== Required work ==
Leave out the pictures, and retype the remaining data exactly.

== Given records ==
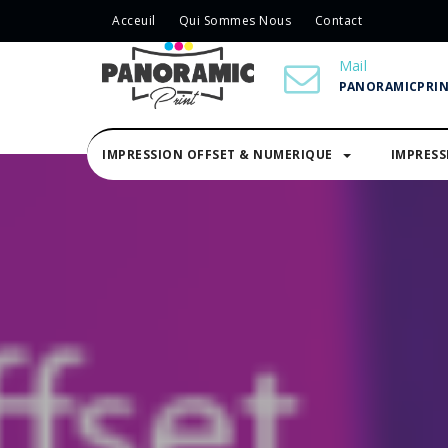
Acceuil
Qui Sommes Nous
Contact
Mail
PANORAMICPRI
IMPRESSION OFFSET & NUMERIQUE
IMPRES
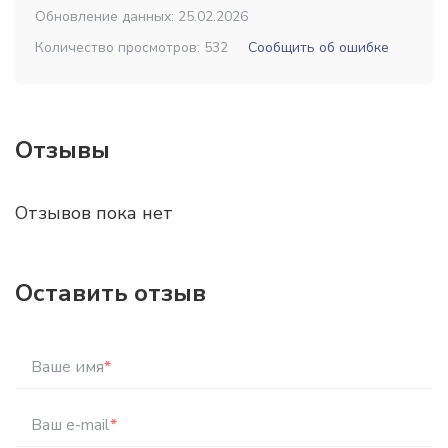
Обновление данных: 25.02.2026
Количество просмотров: 532
Сообщить об ошибке
Отзывы
Отзывов пока нет
Оставить отзыв
Ваше имя
*
Ваш e-mail
*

== Output for this task ==
Acceuil
Qui Sommes Nous
Contact
Mail
PANORAMICPRI
IMPRESSION OFFSET & NUMERIQUE
IMPRES
Обновление данных: 25.02.2026
Количество просмотров: 532
Сообщить об ошибке
Отзывы
Отзывов пока нет
Оставить отзыв
Ваше имя
*
Ваш e-mail
*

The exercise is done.